I’ve lived in LA-LA land for a long time, so I’ve seen my fair share of plastic surgery—the very, very good, the very, very bad and everything in between. And because surgery is so common here—I swear there are more plastic surgeon’s offices than Starbucks in LA—I’ve been asked by a lot of my female clients if plastic surgery will get them a better man. Instead of giving them a yes or no answer, I often have a lot of questions for them. What can I say? I’m like the Cheshire Cat of plastic surgery advice. In case you’re wondering the same thing, here are those questions for you to ask yourself.
Do YOU want surgery?
This really is the main one.
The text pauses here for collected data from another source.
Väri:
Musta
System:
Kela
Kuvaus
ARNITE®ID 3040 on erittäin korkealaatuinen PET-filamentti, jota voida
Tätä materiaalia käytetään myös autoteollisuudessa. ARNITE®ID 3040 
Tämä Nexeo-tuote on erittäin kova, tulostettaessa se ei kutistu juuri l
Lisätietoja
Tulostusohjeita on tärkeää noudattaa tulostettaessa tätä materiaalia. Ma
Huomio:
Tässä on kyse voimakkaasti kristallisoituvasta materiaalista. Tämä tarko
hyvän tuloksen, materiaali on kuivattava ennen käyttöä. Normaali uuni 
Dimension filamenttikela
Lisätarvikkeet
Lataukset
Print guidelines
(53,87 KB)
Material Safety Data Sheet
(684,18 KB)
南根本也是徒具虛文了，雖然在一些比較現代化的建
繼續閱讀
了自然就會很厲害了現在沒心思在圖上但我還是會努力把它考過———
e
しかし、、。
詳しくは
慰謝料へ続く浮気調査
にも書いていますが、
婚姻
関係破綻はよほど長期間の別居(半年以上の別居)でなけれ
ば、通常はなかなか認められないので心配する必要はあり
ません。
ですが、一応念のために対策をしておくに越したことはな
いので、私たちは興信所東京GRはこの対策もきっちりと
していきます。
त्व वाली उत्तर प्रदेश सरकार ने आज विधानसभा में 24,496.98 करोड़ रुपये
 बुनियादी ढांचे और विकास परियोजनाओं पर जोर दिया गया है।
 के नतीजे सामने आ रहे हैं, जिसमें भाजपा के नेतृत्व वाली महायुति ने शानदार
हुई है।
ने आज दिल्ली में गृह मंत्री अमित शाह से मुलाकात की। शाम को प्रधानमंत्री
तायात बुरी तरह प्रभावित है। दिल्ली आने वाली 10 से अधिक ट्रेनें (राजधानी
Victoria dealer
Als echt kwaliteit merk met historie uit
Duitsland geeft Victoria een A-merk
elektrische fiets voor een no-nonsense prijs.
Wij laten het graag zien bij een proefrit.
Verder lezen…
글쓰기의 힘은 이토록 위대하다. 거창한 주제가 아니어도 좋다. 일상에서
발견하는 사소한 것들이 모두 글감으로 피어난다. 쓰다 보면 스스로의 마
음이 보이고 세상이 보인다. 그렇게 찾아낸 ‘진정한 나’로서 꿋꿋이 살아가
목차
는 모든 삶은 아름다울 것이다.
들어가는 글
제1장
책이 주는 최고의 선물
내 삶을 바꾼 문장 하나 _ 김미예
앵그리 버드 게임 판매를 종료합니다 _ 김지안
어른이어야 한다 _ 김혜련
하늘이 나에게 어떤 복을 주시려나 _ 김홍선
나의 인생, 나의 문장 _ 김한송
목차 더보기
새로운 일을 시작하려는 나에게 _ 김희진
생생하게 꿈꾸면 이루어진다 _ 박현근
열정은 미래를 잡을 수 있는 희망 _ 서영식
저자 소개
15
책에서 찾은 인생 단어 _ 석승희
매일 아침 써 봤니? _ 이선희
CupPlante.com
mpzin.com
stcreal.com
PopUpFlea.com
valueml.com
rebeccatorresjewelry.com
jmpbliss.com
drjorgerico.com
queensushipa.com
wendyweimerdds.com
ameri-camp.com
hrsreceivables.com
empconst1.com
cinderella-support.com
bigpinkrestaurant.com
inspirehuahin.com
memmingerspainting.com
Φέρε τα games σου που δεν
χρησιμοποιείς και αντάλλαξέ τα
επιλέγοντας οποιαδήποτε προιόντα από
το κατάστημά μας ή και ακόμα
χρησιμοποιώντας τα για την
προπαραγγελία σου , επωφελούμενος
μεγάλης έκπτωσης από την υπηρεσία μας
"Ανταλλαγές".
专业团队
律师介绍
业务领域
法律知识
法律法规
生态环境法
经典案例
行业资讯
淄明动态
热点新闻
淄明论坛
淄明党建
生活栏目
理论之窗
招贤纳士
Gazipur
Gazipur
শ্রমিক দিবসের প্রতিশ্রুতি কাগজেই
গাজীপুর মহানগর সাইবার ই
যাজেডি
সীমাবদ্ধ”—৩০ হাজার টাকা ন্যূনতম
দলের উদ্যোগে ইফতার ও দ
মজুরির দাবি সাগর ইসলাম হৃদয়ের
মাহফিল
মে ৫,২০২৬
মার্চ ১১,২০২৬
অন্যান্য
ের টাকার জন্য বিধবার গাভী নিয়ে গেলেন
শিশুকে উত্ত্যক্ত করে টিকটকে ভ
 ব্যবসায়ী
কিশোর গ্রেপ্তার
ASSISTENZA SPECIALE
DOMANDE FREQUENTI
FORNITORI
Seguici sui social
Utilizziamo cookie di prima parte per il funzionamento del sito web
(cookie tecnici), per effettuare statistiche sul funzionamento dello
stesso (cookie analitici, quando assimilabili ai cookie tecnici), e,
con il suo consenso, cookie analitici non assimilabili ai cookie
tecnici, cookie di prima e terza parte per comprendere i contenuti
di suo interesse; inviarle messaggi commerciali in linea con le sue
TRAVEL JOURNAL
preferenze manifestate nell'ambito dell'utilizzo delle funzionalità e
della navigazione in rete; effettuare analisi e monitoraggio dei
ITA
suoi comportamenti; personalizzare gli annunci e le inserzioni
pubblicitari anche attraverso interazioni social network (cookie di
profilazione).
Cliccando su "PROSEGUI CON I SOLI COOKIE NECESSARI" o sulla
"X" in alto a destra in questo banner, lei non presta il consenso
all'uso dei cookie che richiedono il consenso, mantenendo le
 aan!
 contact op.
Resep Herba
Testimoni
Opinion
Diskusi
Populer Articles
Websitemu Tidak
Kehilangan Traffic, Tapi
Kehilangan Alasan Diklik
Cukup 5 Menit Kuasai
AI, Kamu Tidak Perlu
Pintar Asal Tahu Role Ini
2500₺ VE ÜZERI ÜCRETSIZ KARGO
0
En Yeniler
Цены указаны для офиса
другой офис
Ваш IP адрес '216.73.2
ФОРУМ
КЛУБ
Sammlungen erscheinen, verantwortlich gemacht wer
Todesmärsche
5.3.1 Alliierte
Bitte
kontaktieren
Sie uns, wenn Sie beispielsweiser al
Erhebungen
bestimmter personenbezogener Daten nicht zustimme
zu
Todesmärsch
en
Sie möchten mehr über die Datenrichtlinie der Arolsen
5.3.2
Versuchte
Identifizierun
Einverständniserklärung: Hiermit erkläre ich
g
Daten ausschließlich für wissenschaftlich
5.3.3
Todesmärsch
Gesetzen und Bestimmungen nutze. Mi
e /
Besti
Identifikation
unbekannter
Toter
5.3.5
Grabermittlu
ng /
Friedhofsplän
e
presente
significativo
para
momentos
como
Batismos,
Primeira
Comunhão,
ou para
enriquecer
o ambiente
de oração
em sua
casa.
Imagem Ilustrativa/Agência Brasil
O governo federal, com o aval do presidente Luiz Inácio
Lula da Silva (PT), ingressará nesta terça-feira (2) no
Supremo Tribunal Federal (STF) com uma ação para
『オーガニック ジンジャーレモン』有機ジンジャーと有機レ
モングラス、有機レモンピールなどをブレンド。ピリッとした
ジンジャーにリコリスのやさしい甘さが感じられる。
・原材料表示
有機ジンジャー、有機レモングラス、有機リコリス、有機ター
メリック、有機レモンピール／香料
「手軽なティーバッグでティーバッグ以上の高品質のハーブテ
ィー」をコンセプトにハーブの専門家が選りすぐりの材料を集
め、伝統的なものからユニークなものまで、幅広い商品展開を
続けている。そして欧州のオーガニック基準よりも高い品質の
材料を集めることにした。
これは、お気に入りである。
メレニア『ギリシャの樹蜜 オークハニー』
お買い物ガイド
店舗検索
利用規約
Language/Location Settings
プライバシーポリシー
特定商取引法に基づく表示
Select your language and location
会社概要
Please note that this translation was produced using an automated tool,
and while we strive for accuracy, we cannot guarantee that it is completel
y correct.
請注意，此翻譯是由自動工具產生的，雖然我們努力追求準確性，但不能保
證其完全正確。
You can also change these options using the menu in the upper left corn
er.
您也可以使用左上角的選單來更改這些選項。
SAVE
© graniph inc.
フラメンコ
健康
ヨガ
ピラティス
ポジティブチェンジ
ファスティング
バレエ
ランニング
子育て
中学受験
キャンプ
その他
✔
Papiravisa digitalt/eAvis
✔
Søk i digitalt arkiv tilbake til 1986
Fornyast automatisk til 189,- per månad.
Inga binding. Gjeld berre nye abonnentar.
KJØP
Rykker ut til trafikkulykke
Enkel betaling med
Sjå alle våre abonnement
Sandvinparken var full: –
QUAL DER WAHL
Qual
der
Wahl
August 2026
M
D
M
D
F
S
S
Do you want it? Not do you think some guy would want it? Not do you think it would make you look more like a model in a magazine? And definitely not do you think other people wonder why you haven’t gotten it yet? Do you want to get plastic surgery? If this really is for you, for whatever reason—confidence, health or just because you like the looks of it—go for it. And, yes, it will get you a better guy because good guys like women who feel great about how they look.
What do you mean by better?
When a client asks me if plastic surgery will get her a better guy, I have to ask what she means by better. The truth is that yes, huge boobs with a lot of cleavage showing will get you a lot more attention from men, whether those boobs are real or fake. But does more mean better? No, it really doesn’t. And can you imagine a good guy ever saying, “Yeah, I met the woman who I’m going to marry today. I can tell we have a future together because of her perfect boobs!” No way! Good men will love you for who you are. So, like I said above, if the surgery is for you and it makes you more confident and comfortable, then yeah, it could make your dating life better. But, that’s not the surgery that’s attracting the men. It’s your confidence!
What if in a year, you’re still single?
What if you got this surgery today and then in a year, you were still single? What would you think? If your answer is, “What a waste!” then do not get the surgery. That means that you’re just getting the surgery for dating purposes and that’s not going work. If your answer is, “I’ll probably be too busy obsessing over how great my even breasts/straight nose/gorgeous lips make me feel to think about anything else,” then surgery might be the right answer for you. Sounds like you’re considering it for the right reasons and the confidence you get from the surgery could have a very positive impact on your dating life, and life in general.
Bottom line—surgery won’t get you a better guy. But, a better you will get you a better guy. And that better you could come from plastic surgery or it could come from learning French or running a marathon. Whatever makes you more confident will make you a better dater. So, ask yourself these questions, and probably a few more of your own, before you head under the knife.